== Exercise instructions ==
Nothing but the lines from the top of the data to the line holding "(例: 1846943b-ad04-4808-aa13-4702d908b5c1)。 以下のスナップショットを参照してください。" should be printed, word for word and both ends included; leave the pictures out.

^^^^

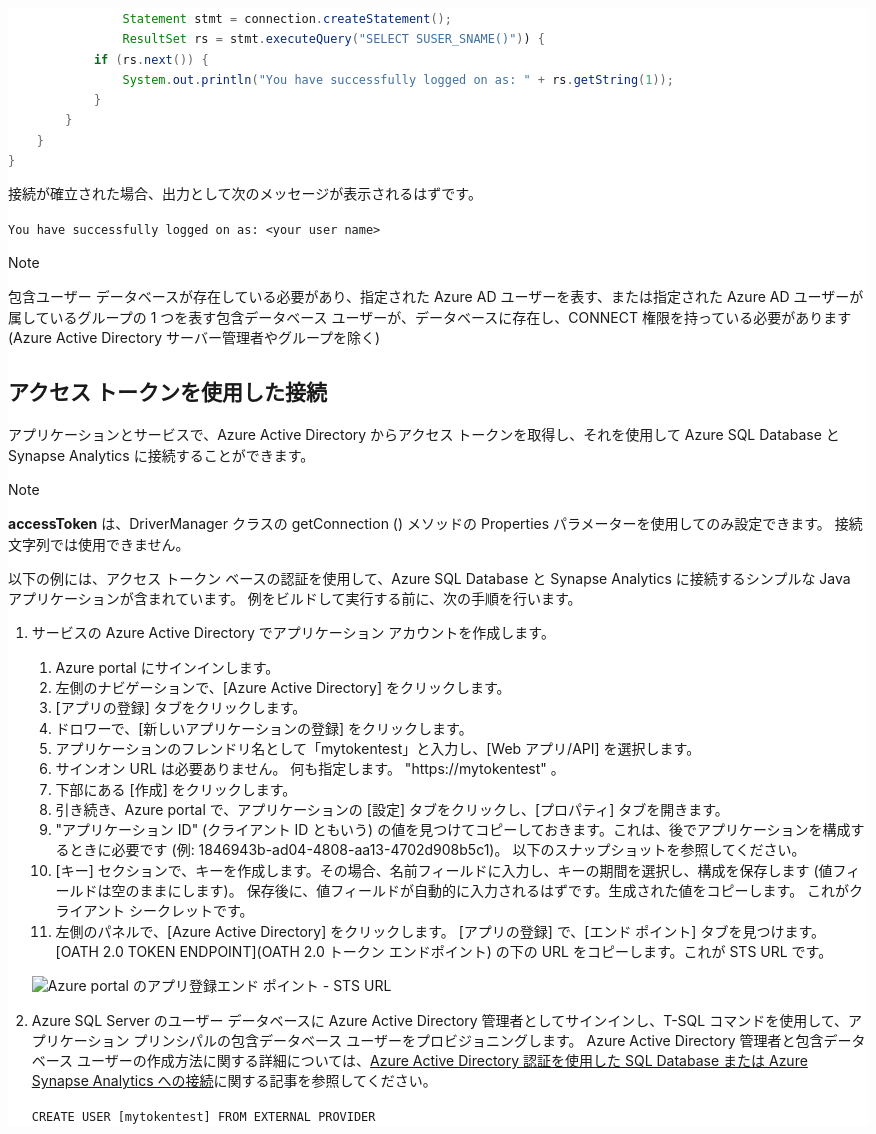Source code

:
 ```java
                Statement stmt = connection.createStatement();
                ResultSet rs = stmt.executeQuery("SELECT SUSER_SNAME()")) {
            if (rs.next()) {
                System.out.println("You have successfully logged on as: " + rs.getString(1));
            }
        }
    }
}
```
接続が確立された場合、出力として次のメッセージが表示されるはずです。
```
You have successfully logged on as: <your user name>
```

> [!NOTE]  
> 包含ユーザー データベースが存在している必要があり、指定された Azure AD ユーザーを表す、または指定された Azure AD ユーザーが属しているグループの 1 つを表す包含データベース ユーザーが、データベースに存在し、CONNECT 権限を持っている必要があります (Azure Active Directory サーバー管理者やグループを除く)

## <a name="connecting-using-access-token"></a>アクセス トークンを使用した接続
アプリケーションとサービスで、Azure Active Directory からアクセス トークンを取得し、それを使用して Azure SQL Database と Synapse Analytics に接続することができます。

> [!NOTE] 
> **accessToken** は、DriverManager クラスの getConnection () メソッドの Properties パラメーターを使用してのみ設定できます。 接続文字列では使用できません。

以下の例には、アクセス トークン ベースの認証を使用して、Azure SQL Database と Synapse Analytics に接続するシンプルな Java アプリケーションが含まれています。 例をビルドして実行する前に、次の手順を行います。
1.  サービスの Azure Active Directory でアプリケーション アカウントを作成します。
    1. Azure portal にサインインします。
    2. 左側のナビゲーションで、[Azure Active Directory] をクリックします。
    3. [アプリの登録] タブをクリックします。
    4. ドロワーで、[新しいアプリケーションの登録] をクリックします。
    5. アプリケーションのフレンドリ名として「mytokentest」と入力し、[Web アプリ/API] を選択します。
    6. サインオン URL は必要ありません。 何も指定します。 "https://mytokentest" 。
    7. 下部にある [作成] をクリックします。
    9. 引き続き、Azure portal で、アプリケーションの [設定] タブをクリックし、[プロパティ] タブを開きます。
    10. "アプリケーション ID" (クライアント ID ともいう) の値を見つけてコピーしておきます。これは、後でアプリケーションを構成するときに必要です (例: 1846943b-ad04-4808-aa13-4702d908b5c1)。 以下のスナップショットを参照してください。
    11. [キー] セクションで、キーを作成します。その場合、名前フィールドに入力し、キーの期間を選択し、構成を保存します (値フィールドは空のままにします)。 保存後に、値フィールドが自動的に入力されるはずです。生成された値をコピーします。 これがクライアント シークレットです。
    12. 左側のパネルで、[Azure Active Directory] をクリックします。 [アプリの登録] で、[エンド ポイント] タブを見つけます。[OATH 2.0 TOKEN ENDPOINT]\(OATH 2.0 トークン エンドポイント\) の下の URL をコピーします。これが STS URL です。
    
    ![Azure portal のアプリ登録エンド ポイント - STS URL](media/jdbc_aad_token.png)  
2. Azure SQL Server のユーザー データベースに Azure Active Directory 管理者としてサインインし、T-SQL コマンドを使用して、アプリケーション プリンシパルの包含データベース ユーザーをプロビジョニングします。 Azure Active Directory 管理者と包含データベース ユーザーの作成方法に関する詳細については、[Azure Active Directory 認証を使用した SQL Database または Azure Synapse Analytics への接続](/azure/azure-sql/database/authentication-aad-overview)に関する記事を参照してください。

    ```
    CREATE USER [mytokentest] FROM EXTERNAL PROVIDER
    ```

^^^^

== Output of the task ==
Source code

:
 ```java
                Statement stmt = connection.createStatement();
                ResultSet rs = stmt.executeQuery("SELECT SUSER_SNAME()")) {
            if (rs.next()) {
                System.out.println("You have successfully logged on as: " + rs.getString(1));
            }
        }
    }
}
```
接続が確立された場合、出力として次のメッセージが表示されるはずです。
```
You have successfully logged on as: <your user name>
```

> [!NOTE]  
> 包含ユーザー データベースが存在している必要があり、指定された Azure AD ユーザーを表す、または指定された Azure AD ユーザーが属しているグループの 1 つを表す包含データベース ユーザーが、データベースに存在し、CONNECT 権限を持っている必要があります (Azure Active Directory サーバー管理者やグループを除く)

## <a name="connecting-using-access-token"></a>アクセス トークンを使用した接続
アプリケーションとサービスで、Azure Active Directory からアクセス トークンを取得し、それを使用して Azure SQL Database と Synapse Analytics に接続することができます。

> [!NOTE] 
> **accessToken** は、DriverManager クラスの getConnection () メソッドの Properties パラメーターを使用してのみ設定できます。 接続文字列では使用できません。

以下の例には、アクセス トークン ベースの認証を使用して、Azure SQL Database と Synapse Analytics に接続するシンプルな Java アプリケーションが含まれています。 例をビルドして実行する前に、次の手順を行います。
1.  サービスの Azure Active Directory でアプリケーション アカウントを作成します。
    1. Azure portal にサインインします。
    2. 左側のナビゲーションで、[Azure Active Directory] をクリックします。
    3. [アプリの登録] タブをクリックします。
    4. ドロワーで、[新しいアプリケーションの登録] をクリックします。
    5. アプリケーションのフレンドリ名として「mytokentest」と入力し、[Web アプリ/API] を選択します。
    6. サインオン URL は必要ありません。 何も指定します。 "https://mytokentest" 。
    7. 下部にある [作成] をクリックします。
    9. 引き続き、Azure portal で、アプリケーションの [設定] タブをクリックし、[プロパティ] タブを開きます。
    10. "アプリケーション ID" (クライアント ID ともいう) の値を見つけてコピーしておきます。これは、後でアプリケーションを構成するときに必要です (例: 1846943b-ad04-4808-aa13-4702d908b5c1)。 以下のスナップショットを参照してください。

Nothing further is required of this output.